If you have your entity and architecture in the same file (as many
people do), unless you can instruct the compiler to only compile the
architecture, you end up with the effect that is described (having to
recompile all the way up).

vcom -just b something.vhd

does the trick with Modelsim.
Cheers,
Martin


Interesting, but like I said, that has not been my experience. Except for unusual cases, I have entity/architecture in the same file, I use direct entity instantiation and I use Modelsim. When I only change the architecture the steps are:
- Edit/Save
- Click in the GUI to compile out of date files (which results in that one file getting compiled)
- Restart sim with either 'do run.do' (which reinvokes vsim, logs signals, etc.) or 'restart -f; run -a'
- Debug
- Repeat until design is working

I wonder what we're doing differently that I'm not having to compile back up to the top and others are.

Kevin Jennings

Rob Gaddi
Guest

Wed Apr 06, 2016 5:52 pm   



KJ wrote:

Quote:
On Wednesday, April 6, 2016 at 9:44:20 AM UTC-4, Martin Thompson wrote:
KJ writes:

On Tuesday, April 5, 2016 at 3:31:25 PM UTC-4, Rob Gaddi wrote:

The one limitation is that direct entity instantiation plays very
Verilogily with simulation. With a component declaration, if you
recompile the thing you're instantiating you can just restart the
simulation and go. With direct entities you have to recompile your way
everything back up the way.


That has not been my experience with direct entity instantiation. If I change something, I just recompile the file that changed and
go. If I change something on the entity, like add/remove a signal, then I also have to recompile the file(s) that instantiate that
entity. But that behavior I don't think is any different than if a component is declared.
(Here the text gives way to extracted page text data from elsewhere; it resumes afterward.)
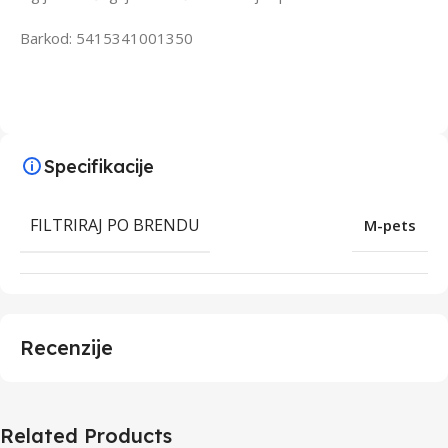
Barkod: 5415341001350
Specifikacije
FILTRIRAJ PO BRENDU
M-pets
Recenzije
Related Products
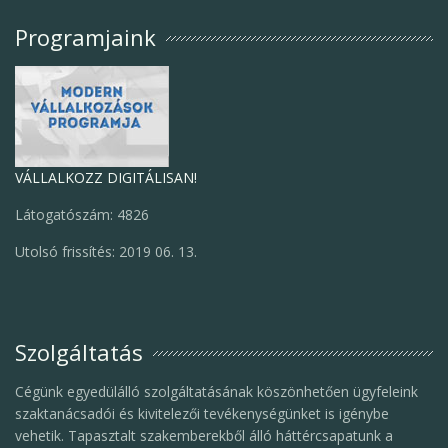
Programjaink
VÁLLALKOZZ DIGITÁLISAN!
Látogatószám: 4826
Utolsó frissítés: 2019 06. 13.
Szolgáltatás
Cégünk egyedülálló szolgáltatásának köszönhetően ügyfeleink
szaktanácsadói és kivitelezői tevékenységünket is igénybe
vehetik. Tapasztalt szakemberekből álló háttércsapatunk a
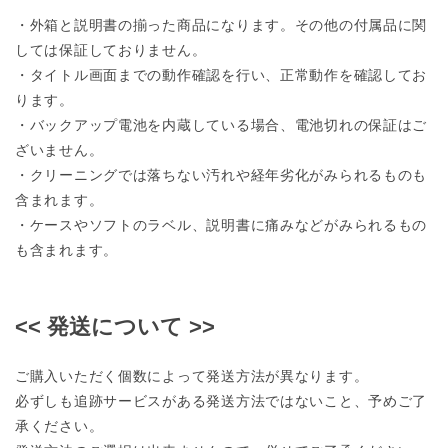
・外箱と説明書の揃った商品になります。その他の付属品に関
しては保証しておりません。
・タイトル画面までの動作確認を行い、正常動作を確認してお
ります。
・バックアップ電池を内蔵している場合、電池切れの保証はご
ざいません。
・クリーニングでは落ちない汚れや経年劣化がみられるものも
含まれます。
・ケースやソフトのラベル、説明書に痛みなどがみられるもの
も含まれます。
<< 発送について >>
ご購入いただく個数によって発送方法が異なります。
必ずしも追跡サービスがある発送方法ではないこと、予めご了
承ください。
If you have your entity and architecture in the same file (as many
people do), unless you can instruct the compiler to only compile the
architecture, you end up with the effect that is described (having to
recompile all the way up).

vcom -just b something.vhd

does the trick with Modelsim.
Cheers,
Martin


Interesting, but like I said, that has not been my experience. Except for unusual cases, I have entity/architecture in the same file, I use direct entity instantiation and I use Modelsim. When I only change the architecture the steps are:
- Edit/Save
- Click in the GUI to compile out of date files (which results in that one file getting compiled)
- Restart sim with either 'do run.do' (which reinvokes vsim, logs signals, etc.) or 'restart -f; run -a'
- Debug
- Repeat until design is working

I wonder what we're doing differently that I'm not having to compile back up to the top and others are.

Kevin Jennings


Now that's just very strange. Most of my experience has been on
Active-HDL, but I recently switched over to Modelsim. I'll have to
confirm at some point that what I remember being the case is the case.
Since component declarations are terrible.

--
Rob Gaddi, Highland Technology -- www.highlandtechnology.com
Email address domain is currently out of order. See above to fix.